## PROBLEM
First find the line with "Chest CT (low-dose" in the entries below, then set down exactly every line through the line with "Expert-annotated lung lesion, bounding", that line included.

## TASK MATERIAL
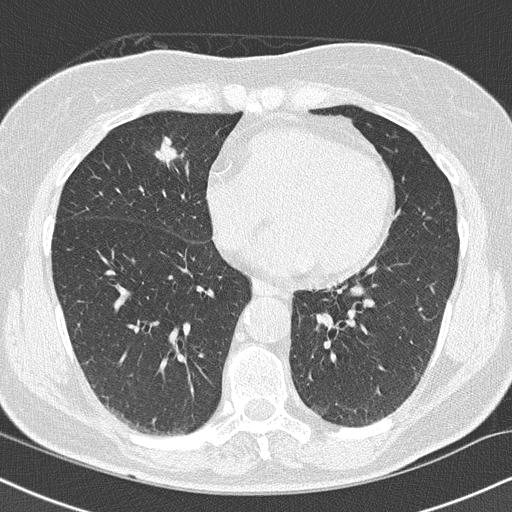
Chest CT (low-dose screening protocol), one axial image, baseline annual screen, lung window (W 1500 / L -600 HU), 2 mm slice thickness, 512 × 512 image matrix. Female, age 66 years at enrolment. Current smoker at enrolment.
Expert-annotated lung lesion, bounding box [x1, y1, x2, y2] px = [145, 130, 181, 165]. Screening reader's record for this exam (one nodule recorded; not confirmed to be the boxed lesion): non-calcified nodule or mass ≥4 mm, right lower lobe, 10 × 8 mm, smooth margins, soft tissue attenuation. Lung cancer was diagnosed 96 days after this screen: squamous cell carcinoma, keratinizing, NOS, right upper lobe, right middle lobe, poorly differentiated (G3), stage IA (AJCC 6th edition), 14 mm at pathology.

==

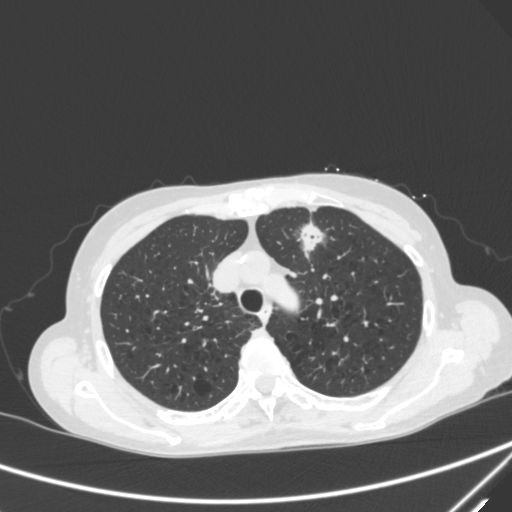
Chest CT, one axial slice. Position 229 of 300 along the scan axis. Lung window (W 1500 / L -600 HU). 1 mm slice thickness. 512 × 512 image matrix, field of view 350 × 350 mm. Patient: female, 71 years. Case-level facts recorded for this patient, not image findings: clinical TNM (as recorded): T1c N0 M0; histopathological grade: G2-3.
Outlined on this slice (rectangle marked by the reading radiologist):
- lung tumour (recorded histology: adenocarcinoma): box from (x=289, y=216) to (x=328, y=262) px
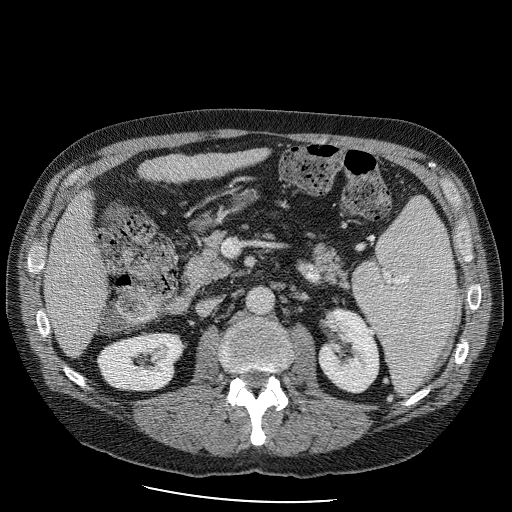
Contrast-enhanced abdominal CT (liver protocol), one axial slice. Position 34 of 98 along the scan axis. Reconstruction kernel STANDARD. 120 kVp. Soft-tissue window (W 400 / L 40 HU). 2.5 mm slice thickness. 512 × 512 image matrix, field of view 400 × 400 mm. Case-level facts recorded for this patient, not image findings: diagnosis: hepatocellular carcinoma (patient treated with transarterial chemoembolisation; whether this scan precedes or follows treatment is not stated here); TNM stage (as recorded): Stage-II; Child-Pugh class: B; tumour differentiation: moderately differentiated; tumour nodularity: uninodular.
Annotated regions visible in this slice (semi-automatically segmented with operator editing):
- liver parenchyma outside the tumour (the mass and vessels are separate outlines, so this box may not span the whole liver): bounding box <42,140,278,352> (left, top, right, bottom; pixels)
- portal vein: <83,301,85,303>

## ANSWER TO THIS EXERCISE
Chest CT (low-dose screening protocol), one axial image, baseline annual screen, lung window (W 1500 / L -600 HU), 2 mm slice thickness, 512 × 512 image matrix. Female, age 66 years at enrolment. Current smoker at enrolment.
Expert-annotated lung lesion, bounding box [x1, y1, x2, y2] px = [145, 130, 181, 165]. Screening reader's record for this exam (one nodule recorded; not confirmed to be the boxed lesion): non-calcified nodule or mass ≥4 mm, right lower lobe, 10 × 8 mm, smooth margins, soft tissue attenuation. Lung cancer was diagnosed 96 days after this screen: squamous cell carcinoma, keratinizing, NOS, right upper lobe, right middle lobe, poorly differentiated (G3), stage IA (AJCC 6th edition), 14 mm at pathology.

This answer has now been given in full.